Finland's April Carnival
The winter holiday known as Walpurgis is really important in Finland. While it is celebrated all over the world, it’s the fourth most important holiday there, behind only Christmas, New Year’s Eve, and the midsummer celebration known as Juhannus.
The name varies from place to place: Walpurgis Eve and Walpurgis Day, and some of the particulars of the celebration can differ. For example, in Finland, the holiday is also known as Vappu. Some interesting facts about Walpurgis Day: ·
- The event is held on the 30th of April, but the celebrations can carry on to the next day, which is May Day.
- LaVeyan Satanism considers Walpurgisnacht to be the anniversary of the founding of the Church of Satan.
- For most countries, the festival is named after St. Walpurga, an English missionary sent to the Frankish empire and was canonized around AD 870.

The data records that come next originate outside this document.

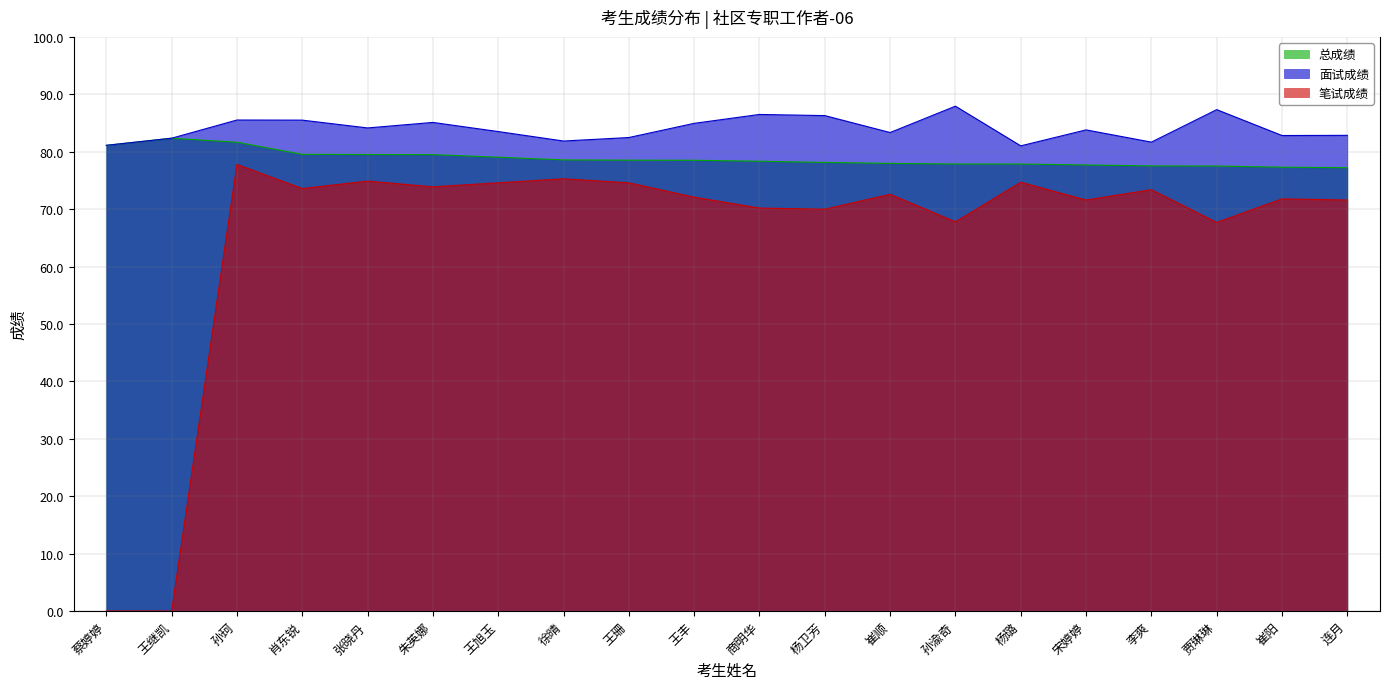

Count the 笔试成绩 values in the range 0 to 1.

20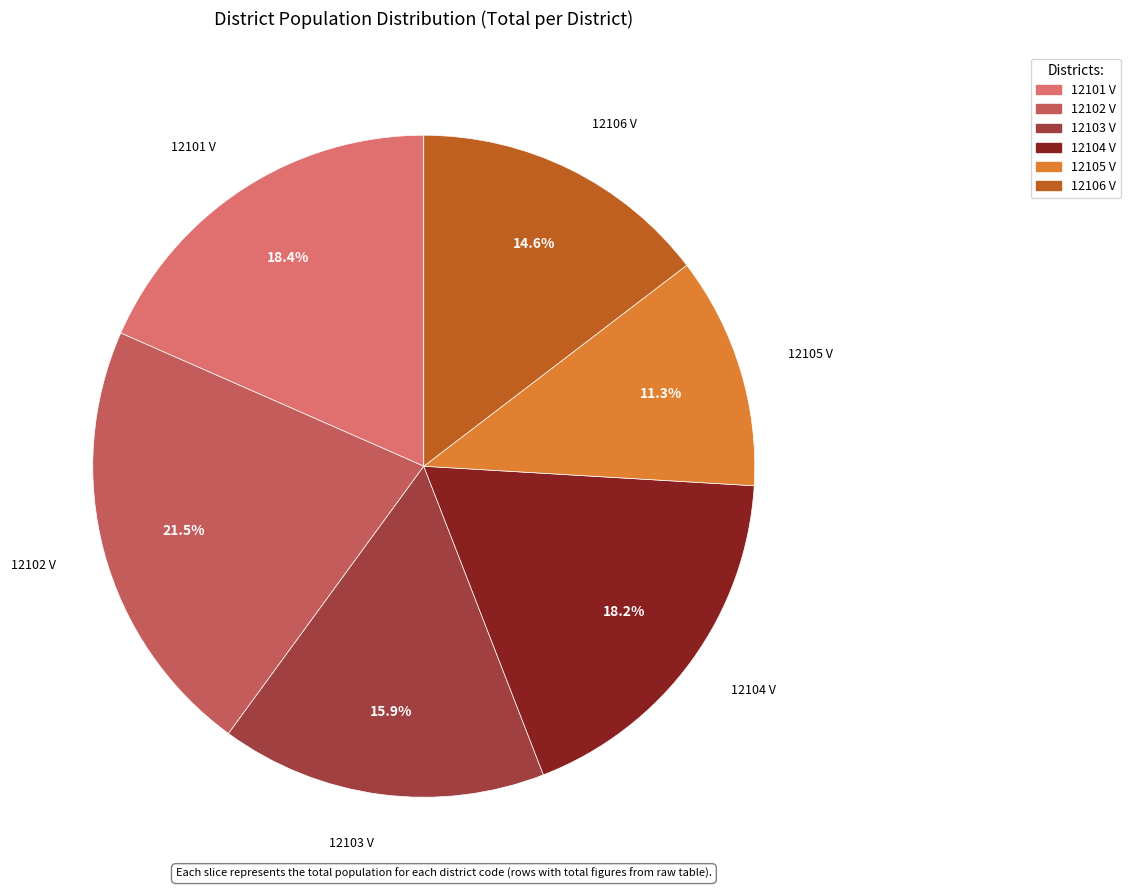

Which category has the smallest portion of the pie?

12105 V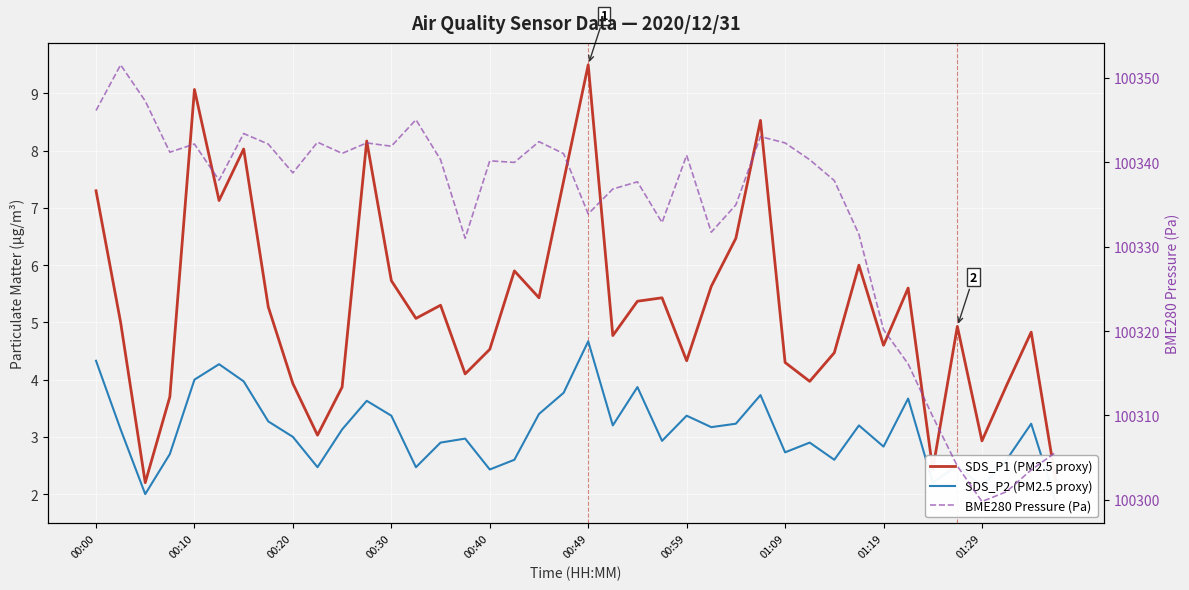

What is the approximate value of BME280 Pressure (Pa) at 29?

100340.3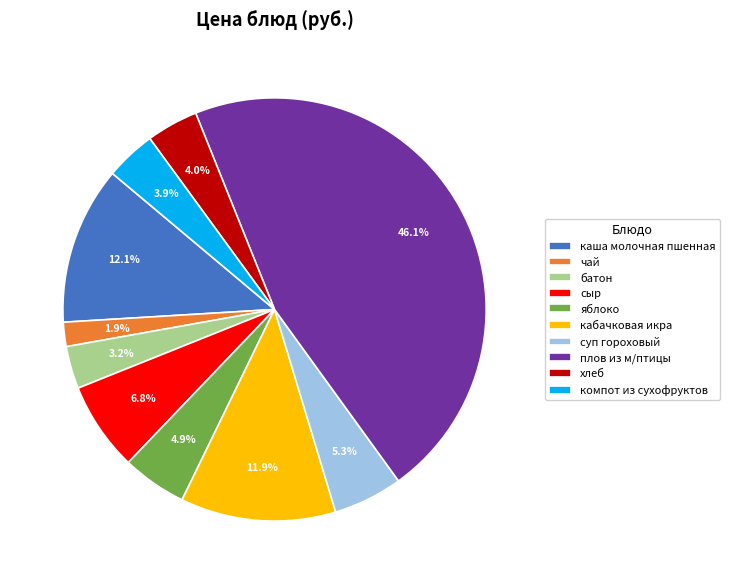

Approximately how many times larger is the value at компот из сухофруктов compared to батон?

1.2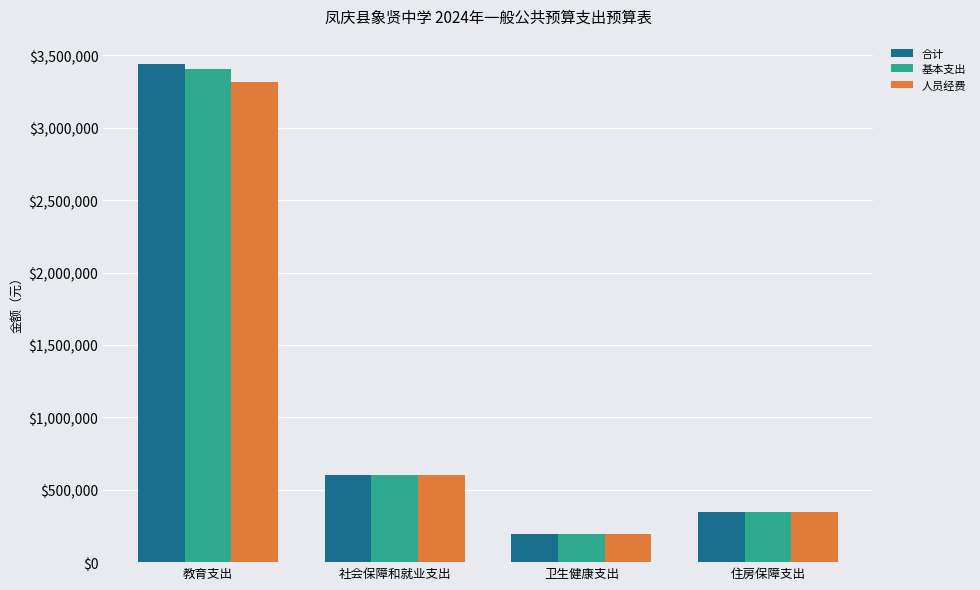

What is the difference between the maximum and second lowest values in the 基本支出 series?

3061032.8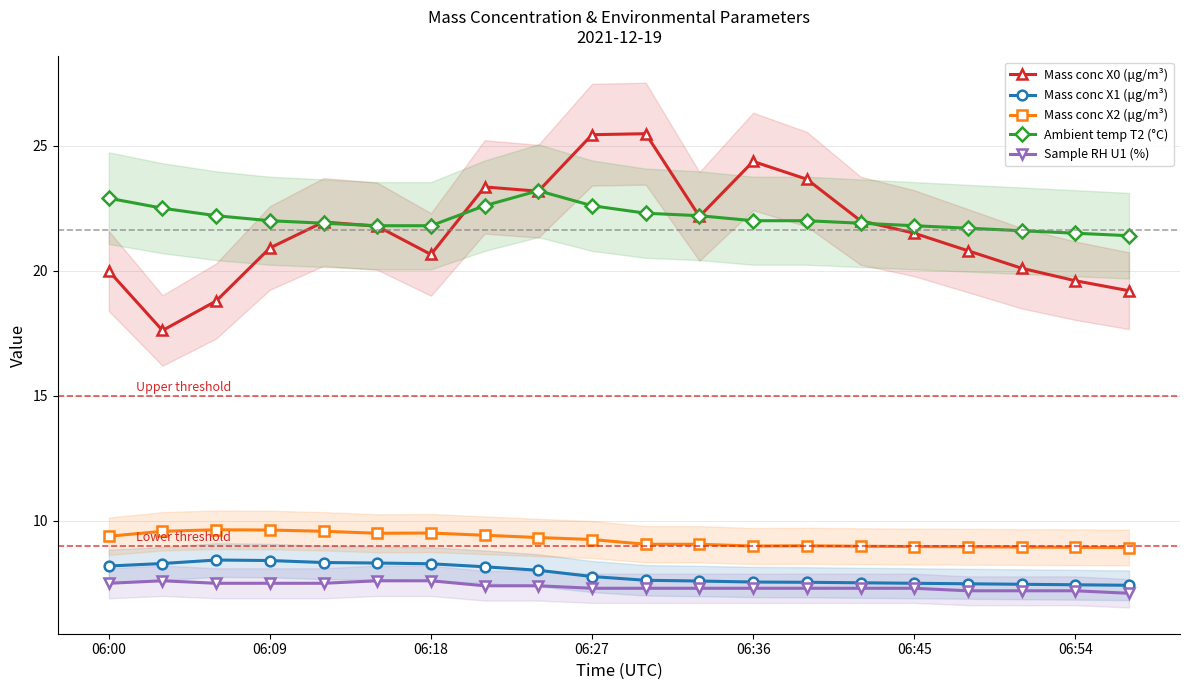

How many interior local valleys does the Mass conc X2 (μg/m³) series have?

2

- In the Czech Republic, Walpurgis is meant to signify the end of winter. Symbolic elements of the dark, are burned. These “witches” are made from rags and straws and fed into bonfires.
- Estonia customs include people dressing up at witches.
- In Germany, Walpurgisnacht is believed to be the time of the year that witches and other night spirits gather to greet the dawn of spring.
- Bonfires, special breakfasts, and singing are some of the hallmarks of the Walpurgis winter holiday celebrations in Sweden. The country very much takes on the same carnival approach to the occasion that Finland takes.